=== WORK TO BE COMPLETED ===
Among the records, how many lines carry the string "plate"? Give that number with nothing added.

[Scene change detection data]

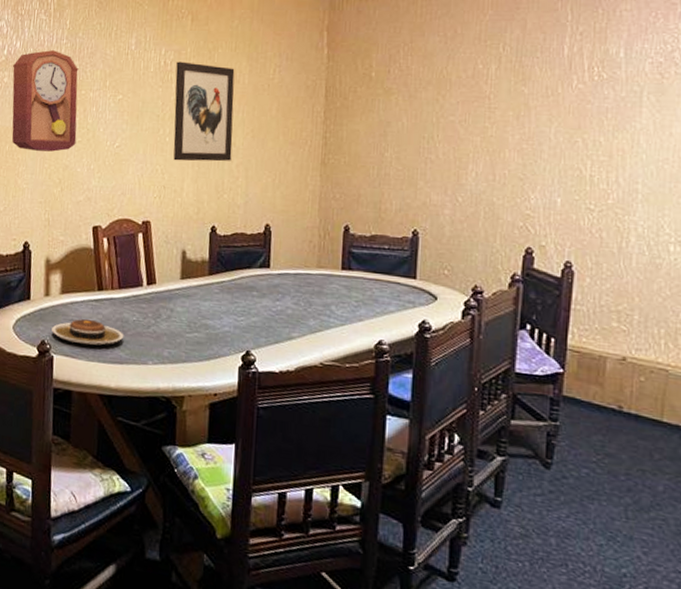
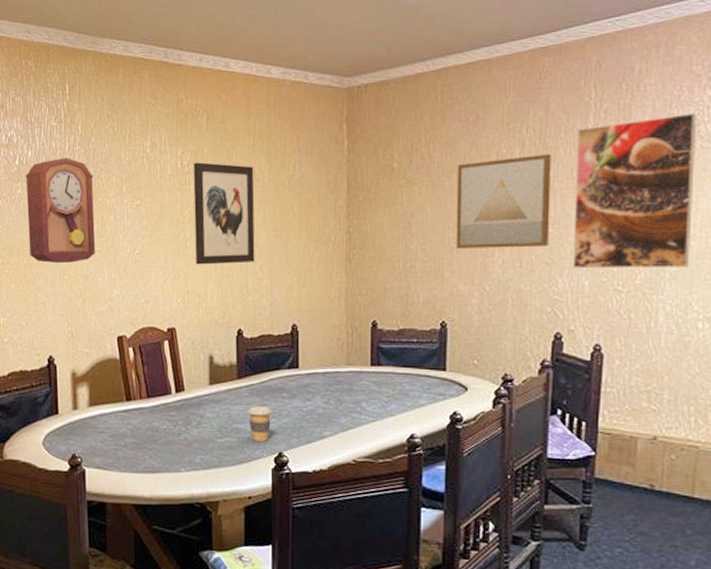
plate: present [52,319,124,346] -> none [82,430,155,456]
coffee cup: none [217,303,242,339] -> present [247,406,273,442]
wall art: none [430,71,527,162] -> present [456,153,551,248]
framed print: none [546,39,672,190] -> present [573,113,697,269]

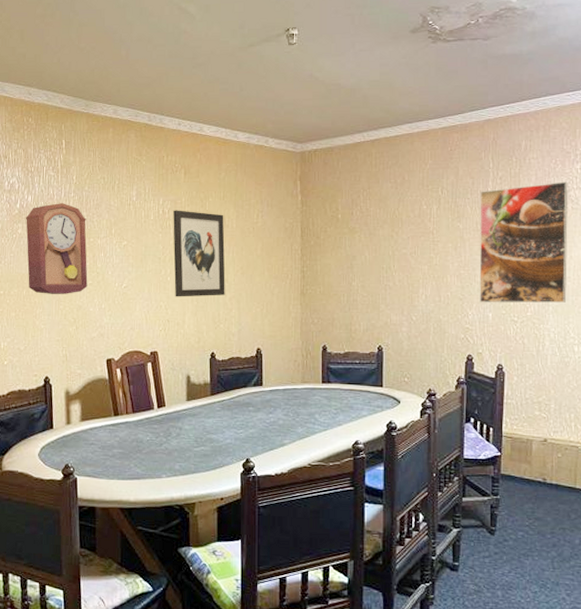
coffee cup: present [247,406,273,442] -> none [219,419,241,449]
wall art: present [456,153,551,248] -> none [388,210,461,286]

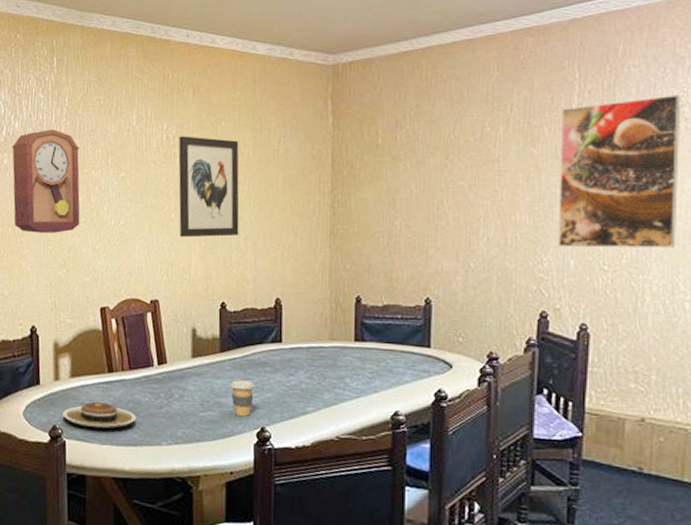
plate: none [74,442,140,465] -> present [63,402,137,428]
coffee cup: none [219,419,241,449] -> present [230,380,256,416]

---

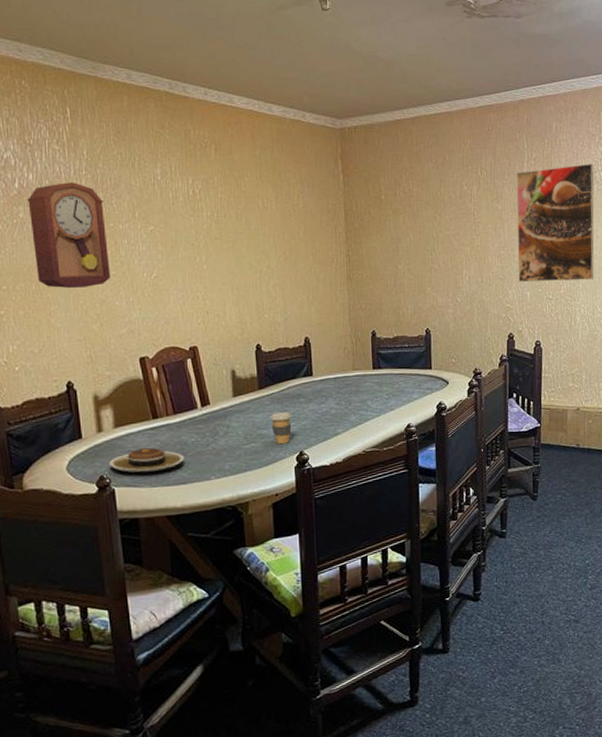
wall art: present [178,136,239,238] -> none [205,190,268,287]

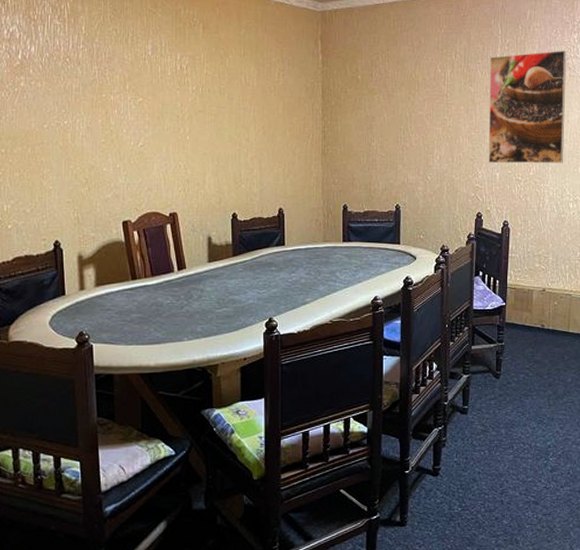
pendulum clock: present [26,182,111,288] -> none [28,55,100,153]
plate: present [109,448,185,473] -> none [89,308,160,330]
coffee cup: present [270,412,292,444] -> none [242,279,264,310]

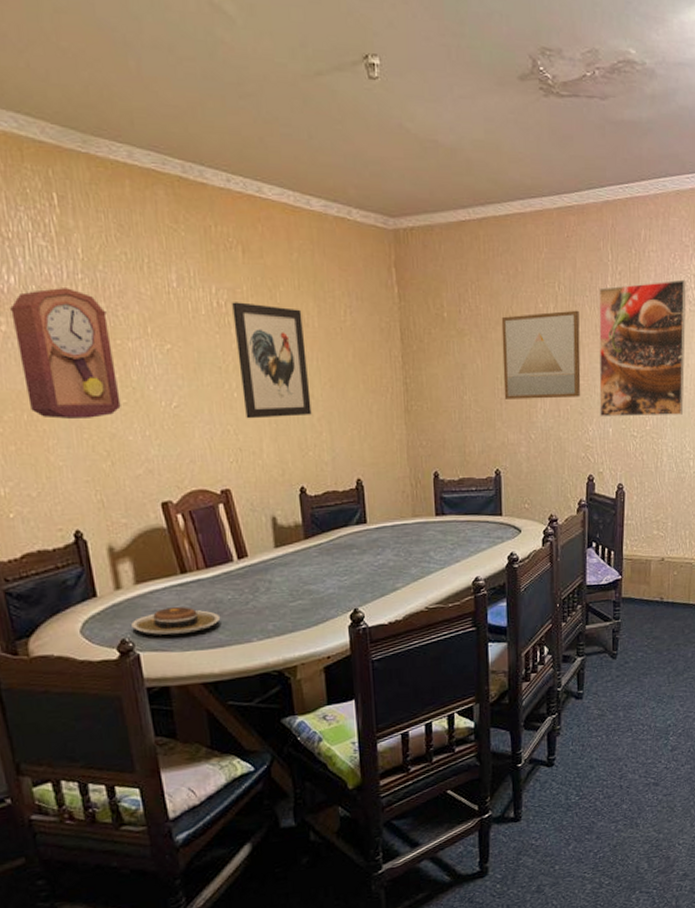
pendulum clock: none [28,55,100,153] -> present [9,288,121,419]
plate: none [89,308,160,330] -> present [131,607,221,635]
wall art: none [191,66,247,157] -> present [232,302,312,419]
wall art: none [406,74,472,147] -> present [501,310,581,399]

=== WRITTEN REPLY ===
4